Problem requirements = Go through the data below and return each line containing the word "Description".

Data extracts =
┄┄┄┄┄┄┄┄┄┄┄┄┄┄┄┄┄┄┄┄
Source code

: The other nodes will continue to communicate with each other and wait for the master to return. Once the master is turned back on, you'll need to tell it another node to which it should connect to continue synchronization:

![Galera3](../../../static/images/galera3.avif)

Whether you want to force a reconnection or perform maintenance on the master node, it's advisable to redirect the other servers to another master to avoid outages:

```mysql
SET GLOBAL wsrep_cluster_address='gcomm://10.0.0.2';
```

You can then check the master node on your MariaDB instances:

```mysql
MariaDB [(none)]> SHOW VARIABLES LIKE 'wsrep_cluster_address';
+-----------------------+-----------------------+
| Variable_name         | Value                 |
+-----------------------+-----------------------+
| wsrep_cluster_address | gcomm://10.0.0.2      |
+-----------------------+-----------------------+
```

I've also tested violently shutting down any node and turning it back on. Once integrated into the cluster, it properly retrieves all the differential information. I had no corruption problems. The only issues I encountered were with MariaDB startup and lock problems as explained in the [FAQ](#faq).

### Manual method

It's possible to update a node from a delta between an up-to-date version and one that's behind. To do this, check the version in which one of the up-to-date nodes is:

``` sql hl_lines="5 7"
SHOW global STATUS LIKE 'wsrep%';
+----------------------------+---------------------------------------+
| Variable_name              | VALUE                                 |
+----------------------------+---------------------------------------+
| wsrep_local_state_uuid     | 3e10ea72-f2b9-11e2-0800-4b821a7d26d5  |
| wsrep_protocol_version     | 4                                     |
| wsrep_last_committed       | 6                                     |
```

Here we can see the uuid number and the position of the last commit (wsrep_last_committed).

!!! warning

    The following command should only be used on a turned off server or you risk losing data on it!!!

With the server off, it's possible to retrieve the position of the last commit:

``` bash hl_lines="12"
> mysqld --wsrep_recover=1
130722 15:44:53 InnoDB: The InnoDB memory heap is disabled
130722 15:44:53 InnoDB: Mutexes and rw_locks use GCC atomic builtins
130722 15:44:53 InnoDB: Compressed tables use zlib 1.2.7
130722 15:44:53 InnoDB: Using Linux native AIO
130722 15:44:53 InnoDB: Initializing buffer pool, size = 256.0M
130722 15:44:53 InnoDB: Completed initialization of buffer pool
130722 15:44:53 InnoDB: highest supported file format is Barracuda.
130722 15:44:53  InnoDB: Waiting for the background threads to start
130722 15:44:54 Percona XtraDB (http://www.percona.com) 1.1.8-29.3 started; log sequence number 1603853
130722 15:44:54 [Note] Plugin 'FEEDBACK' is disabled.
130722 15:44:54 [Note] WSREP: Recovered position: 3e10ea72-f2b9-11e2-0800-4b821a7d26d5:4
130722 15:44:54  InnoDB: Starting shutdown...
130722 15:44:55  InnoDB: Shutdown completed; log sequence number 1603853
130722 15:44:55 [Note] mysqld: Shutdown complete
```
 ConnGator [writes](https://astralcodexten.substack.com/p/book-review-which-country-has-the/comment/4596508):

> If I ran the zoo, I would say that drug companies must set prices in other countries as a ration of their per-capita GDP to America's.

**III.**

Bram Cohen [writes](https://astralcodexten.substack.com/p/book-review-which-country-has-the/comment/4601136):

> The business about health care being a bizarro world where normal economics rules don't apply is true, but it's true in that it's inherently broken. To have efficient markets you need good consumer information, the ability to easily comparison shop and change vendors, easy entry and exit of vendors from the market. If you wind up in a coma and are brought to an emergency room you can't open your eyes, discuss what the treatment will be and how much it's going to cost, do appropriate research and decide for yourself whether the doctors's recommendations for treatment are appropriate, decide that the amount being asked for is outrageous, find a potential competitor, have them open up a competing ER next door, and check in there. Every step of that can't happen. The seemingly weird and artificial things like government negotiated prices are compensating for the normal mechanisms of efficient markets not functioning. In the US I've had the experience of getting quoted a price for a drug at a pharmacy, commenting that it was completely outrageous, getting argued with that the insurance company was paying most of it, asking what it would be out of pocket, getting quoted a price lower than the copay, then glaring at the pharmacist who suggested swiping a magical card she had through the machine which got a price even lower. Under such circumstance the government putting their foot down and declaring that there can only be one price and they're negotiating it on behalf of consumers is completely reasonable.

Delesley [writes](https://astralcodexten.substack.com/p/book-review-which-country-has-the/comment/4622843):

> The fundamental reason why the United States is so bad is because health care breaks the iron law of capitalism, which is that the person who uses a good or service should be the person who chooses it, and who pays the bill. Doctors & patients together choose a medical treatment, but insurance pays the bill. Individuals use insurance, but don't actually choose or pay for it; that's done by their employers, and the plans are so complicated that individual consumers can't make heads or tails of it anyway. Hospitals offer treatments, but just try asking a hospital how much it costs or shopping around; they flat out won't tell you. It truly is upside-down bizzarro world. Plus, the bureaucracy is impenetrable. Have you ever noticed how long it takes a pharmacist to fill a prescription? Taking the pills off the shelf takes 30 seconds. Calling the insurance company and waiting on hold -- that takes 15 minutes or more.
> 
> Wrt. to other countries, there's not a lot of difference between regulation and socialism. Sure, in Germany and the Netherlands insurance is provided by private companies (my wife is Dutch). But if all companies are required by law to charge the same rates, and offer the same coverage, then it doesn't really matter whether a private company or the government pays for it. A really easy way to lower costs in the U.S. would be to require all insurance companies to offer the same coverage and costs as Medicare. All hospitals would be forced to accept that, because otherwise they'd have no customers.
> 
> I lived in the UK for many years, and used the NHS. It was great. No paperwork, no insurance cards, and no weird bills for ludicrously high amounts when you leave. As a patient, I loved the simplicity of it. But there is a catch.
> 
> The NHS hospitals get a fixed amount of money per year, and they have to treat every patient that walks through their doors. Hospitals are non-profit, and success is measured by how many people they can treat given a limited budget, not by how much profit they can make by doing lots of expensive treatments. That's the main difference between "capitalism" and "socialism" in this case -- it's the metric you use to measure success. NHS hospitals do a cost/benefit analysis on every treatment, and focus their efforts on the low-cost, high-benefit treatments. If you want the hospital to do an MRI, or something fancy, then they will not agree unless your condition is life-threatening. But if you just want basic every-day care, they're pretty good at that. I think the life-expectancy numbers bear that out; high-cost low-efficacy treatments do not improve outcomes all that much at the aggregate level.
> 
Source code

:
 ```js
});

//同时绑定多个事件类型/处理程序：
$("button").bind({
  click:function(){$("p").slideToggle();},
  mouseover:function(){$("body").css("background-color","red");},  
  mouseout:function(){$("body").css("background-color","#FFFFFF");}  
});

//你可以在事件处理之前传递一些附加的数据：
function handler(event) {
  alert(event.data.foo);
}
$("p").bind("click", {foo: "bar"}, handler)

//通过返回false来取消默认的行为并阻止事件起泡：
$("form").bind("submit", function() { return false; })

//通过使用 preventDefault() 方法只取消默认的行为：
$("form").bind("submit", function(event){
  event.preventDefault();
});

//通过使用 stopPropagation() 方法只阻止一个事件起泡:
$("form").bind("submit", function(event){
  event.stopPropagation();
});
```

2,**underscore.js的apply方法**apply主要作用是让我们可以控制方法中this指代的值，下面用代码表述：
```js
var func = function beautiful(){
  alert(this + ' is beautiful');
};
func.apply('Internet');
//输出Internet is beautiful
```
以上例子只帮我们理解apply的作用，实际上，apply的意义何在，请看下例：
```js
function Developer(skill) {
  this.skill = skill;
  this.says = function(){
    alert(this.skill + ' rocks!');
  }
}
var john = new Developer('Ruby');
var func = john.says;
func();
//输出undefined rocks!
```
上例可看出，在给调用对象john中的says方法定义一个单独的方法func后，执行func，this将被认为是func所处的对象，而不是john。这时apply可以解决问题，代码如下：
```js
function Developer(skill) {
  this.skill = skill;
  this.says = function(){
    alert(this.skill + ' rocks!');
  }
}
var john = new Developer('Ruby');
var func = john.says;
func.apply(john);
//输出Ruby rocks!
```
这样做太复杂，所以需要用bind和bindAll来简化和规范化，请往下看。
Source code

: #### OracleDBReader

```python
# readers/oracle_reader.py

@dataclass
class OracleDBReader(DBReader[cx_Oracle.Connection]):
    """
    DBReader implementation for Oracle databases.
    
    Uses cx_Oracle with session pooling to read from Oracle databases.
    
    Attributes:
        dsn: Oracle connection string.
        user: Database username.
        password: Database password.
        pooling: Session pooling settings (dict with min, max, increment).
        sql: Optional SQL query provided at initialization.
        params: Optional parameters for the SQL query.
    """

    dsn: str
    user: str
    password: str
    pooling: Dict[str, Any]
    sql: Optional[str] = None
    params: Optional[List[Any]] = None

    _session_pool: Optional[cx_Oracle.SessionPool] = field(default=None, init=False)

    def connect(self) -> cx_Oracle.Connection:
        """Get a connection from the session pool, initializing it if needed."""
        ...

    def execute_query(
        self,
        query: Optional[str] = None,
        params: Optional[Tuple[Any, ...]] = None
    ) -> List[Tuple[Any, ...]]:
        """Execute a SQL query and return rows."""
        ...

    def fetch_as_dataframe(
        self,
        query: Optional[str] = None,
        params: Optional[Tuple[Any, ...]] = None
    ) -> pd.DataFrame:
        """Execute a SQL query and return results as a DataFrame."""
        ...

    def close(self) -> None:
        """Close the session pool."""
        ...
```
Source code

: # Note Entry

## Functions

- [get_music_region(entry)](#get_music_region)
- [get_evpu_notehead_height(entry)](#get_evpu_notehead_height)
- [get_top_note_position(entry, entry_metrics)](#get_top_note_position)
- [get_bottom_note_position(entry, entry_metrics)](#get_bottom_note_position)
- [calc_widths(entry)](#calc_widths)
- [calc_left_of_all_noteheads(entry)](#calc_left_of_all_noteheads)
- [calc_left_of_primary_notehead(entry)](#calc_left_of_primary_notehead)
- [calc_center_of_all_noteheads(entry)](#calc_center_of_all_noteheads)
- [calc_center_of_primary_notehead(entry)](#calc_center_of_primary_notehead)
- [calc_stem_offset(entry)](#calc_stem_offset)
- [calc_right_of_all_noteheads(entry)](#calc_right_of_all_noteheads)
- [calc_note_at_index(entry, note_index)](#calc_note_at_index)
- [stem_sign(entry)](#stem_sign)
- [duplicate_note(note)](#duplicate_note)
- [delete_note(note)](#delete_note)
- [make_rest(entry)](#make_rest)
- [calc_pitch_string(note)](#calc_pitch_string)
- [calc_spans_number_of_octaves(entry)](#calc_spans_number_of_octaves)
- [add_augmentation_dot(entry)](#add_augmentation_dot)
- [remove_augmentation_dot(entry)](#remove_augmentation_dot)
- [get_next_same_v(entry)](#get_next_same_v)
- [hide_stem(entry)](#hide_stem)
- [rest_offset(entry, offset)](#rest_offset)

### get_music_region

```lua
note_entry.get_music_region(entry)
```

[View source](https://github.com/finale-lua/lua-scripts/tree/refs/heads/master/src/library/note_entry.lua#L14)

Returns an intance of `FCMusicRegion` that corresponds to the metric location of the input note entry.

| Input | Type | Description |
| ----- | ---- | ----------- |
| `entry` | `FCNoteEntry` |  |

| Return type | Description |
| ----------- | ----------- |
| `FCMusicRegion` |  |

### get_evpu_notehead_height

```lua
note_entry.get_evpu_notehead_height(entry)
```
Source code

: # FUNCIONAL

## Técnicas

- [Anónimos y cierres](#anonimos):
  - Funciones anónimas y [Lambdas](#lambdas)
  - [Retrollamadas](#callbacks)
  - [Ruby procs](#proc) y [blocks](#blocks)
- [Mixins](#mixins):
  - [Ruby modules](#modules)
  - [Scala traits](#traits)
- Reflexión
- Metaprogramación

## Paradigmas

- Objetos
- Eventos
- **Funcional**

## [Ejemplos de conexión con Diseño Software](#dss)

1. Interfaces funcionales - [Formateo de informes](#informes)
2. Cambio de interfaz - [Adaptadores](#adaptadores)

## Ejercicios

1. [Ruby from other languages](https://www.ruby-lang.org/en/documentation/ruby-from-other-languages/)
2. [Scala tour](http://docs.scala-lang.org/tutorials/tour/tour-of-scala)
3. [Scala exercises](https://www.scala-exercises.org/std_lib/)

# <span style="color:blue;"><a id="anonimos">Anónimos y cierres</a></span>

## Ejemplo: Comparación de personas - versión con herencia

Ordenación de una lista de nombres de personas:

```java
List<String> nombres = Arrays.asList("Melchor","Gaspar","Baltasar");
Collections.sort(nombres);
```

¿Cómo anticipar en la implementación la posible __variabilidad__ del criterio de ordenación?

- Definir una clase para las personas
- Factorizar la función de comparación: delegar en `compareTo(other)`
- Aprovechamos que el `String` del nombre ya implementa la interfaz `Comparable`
┄┄┄┄┄┄┄┄┄┄┄┄┄┄┄┄┄┄┄┄
Expected answer =
| Input | Type | Description |
| Return type | Description |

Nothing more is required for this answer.